Postgraduate training in Spain is structured in the form of Master's studies followed by doctoral studies. One of the fundamental criteria of all universities in order to authorise a Master's programme is the enrolment of a minimum number of students (ranging between 20 and 30 students). Accordingly, it is practically unfeasible for a university to offer specific Master's programmes within minority degree courses such as Physics or Mathematics. As a result, the current Master's programmes of many universities have generic descriptions such as 'Physics' or 'Advanced Physics'. This means that, for many postgraduate students with a defined research project in a specific area such as Nuclear Physics, these general master's programmes do not meet their need for adequate specific training.

The Inter-University Master's Degree in Nuclear Physics seeks to meet the need to foster postgraduate studies in the field of Nuclear Physics at a nationwide level with two fundamental objectives: to pool teaching efforts in this area under the different postgraduate programmes offered by Spanish universities and favour scientific exchange between doctoral students and teaching staff in this field.

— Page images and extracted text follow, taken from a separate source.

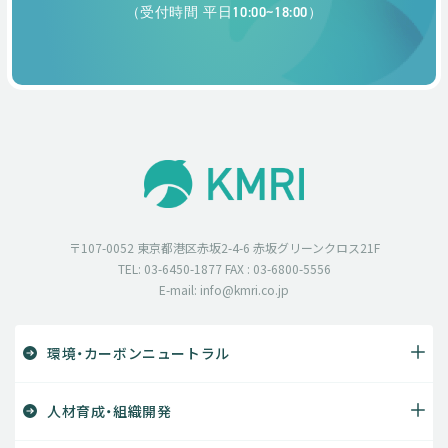
（受付時間 平日10:00~18:00）
〒107-0052 東京都港区赤坂2-4-6 赤坂グリーンクロス21F
TEL: 03-6450-1877 FAX : 03-6800-5556
E-mail: info@kmri.co.jp
環境・カーボンニュートラル
人材育成・組織開発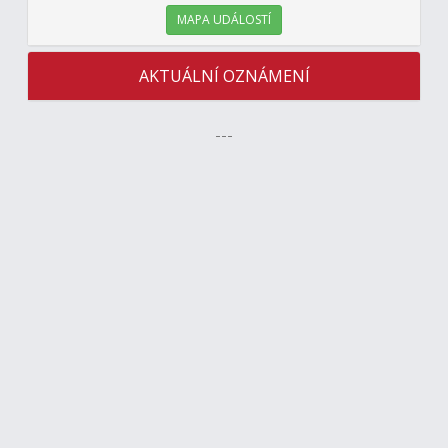
MAPA UDÁLOSTÍ
AKTUÁLNÍ OZNÁMENÍ
---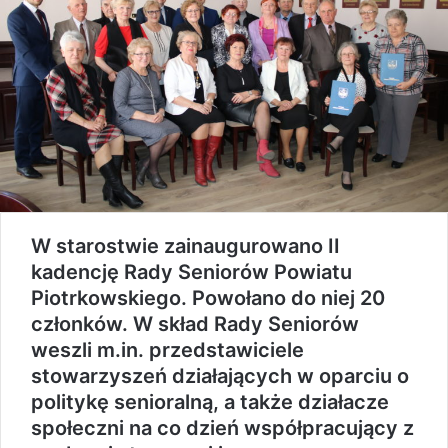
W starostwie zainaugurowano II
kadencję Rady Seniorów Powiatu
Piotrkowskiego. Powołano do niej 20
członków. W skład Rady Seniorów
weszli m.in. przedstawiciele
stowarzyszeń działających w oparciu o
politykę senioralną, a także działacze
społeczni na co dzień współpracujący z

The Inter-University Master's Degree in Nuclear Physics aims to provide students with solid training that covers not only fundamental aspects of the discipline but also applied areas, as well as both theory and experimental aspects. The intention is for students who complete the Master's Degree course, regardless of the specific field in which they carry out their professional careers, to have an extensive understanding of Nuclear Physics which will help them to carry out creative research work in the future.

The training under the Inter-University Master's Degree in Nuclear Physics is not only relevant for future researchers, it is also important for those who carry out their professional activities in the fields of medical physics, radiology, environmental radioactivity, nuclear analysis techniques, dating techniques using radioactive isotopes and nuclear power plants. In all these cases, a solid background in nuclear physics is essential. Current initiatives such as the ITER project (with major involvement by Spain) for the generation of clean energy using nuclear fusion depend largely on the existence of young people with adequate training in the field of nuclear physics.